#### Dataset excerpts
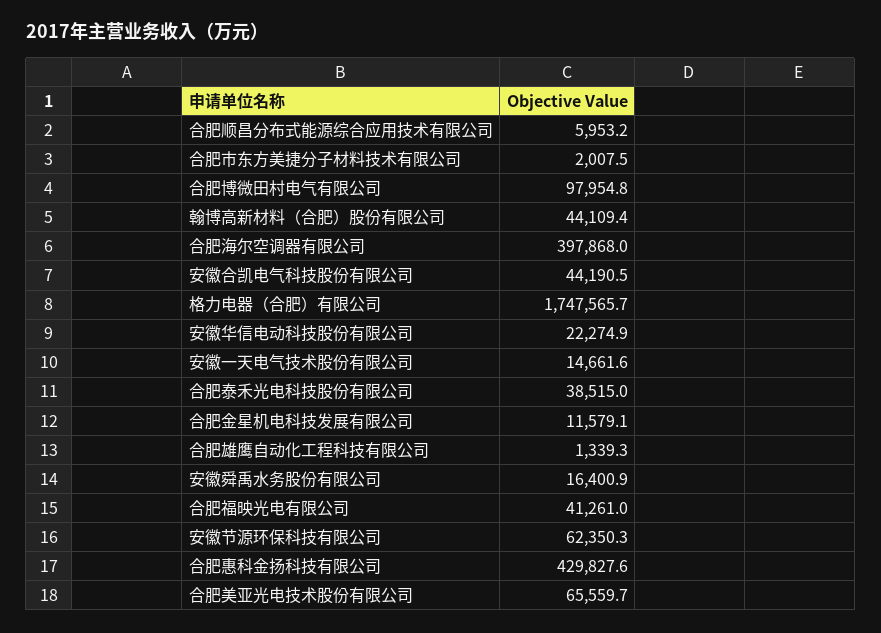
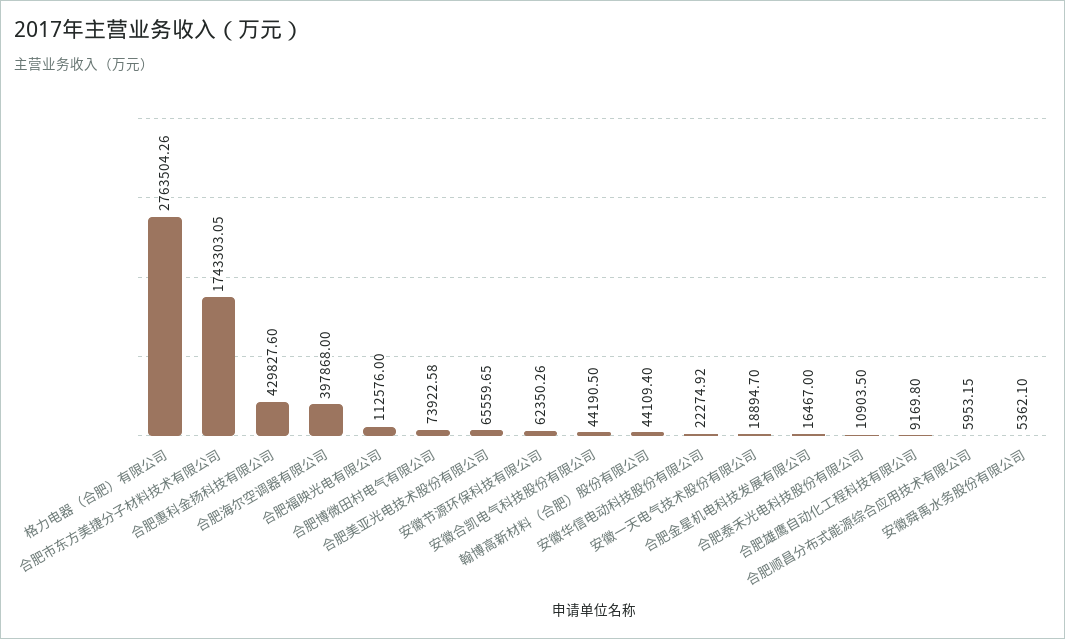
合肥市东方美捷分子材料技术有限公司: 2007.5 -> 1743303.05
合肥博微田村电气有限公司: 97954.8 -> 73922.58
格力电器（合肥）有限公司: 1747565.7 -> 2763504.26
安徽一天电气技术股份有限公司: 14661.6 -> 18894.7
合肥泰禾光电科技股份有限公司: 38515 -> 10903.5
合肥金星机电科技发展有限公司: 11579.1 -> 16467
合肥雄鹰自动化工程科技有限公司: 1339.3 -> 9169.8
安徽舜禹水务股份有限公司: 16400.9 -> 5362.1
合肥福映光电有限公司: 41261 -> 112576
########
- [Problem statement]
Reproduce the entries above exactly. Do not include the images.

- [Answer section]
合肥市东方美捷分子材料技术有限公司: 2007.5 -> 1743303.05
合肥博微田村电气有限公司: 97954.8 -> 73922.58
格力电器（合肥）有限公司: 1747565.7 -> 2763504.26
安徽一天电气技术股份有限公司: 14661.6 -> 18894.7
合肥泰禾光电科技股份有限公司: 38515 -> 10903.5
合肥金星机电科技发展有限公司: 11579.1 -> 16467
合肥雄鹰自动化工程科技有限公司: 1339.3 -> 9169.8
安徽舜禹水务股份有限公司: 16400.9 -> 5362.1
合肥福映光电有限公司: 41261 -> 112576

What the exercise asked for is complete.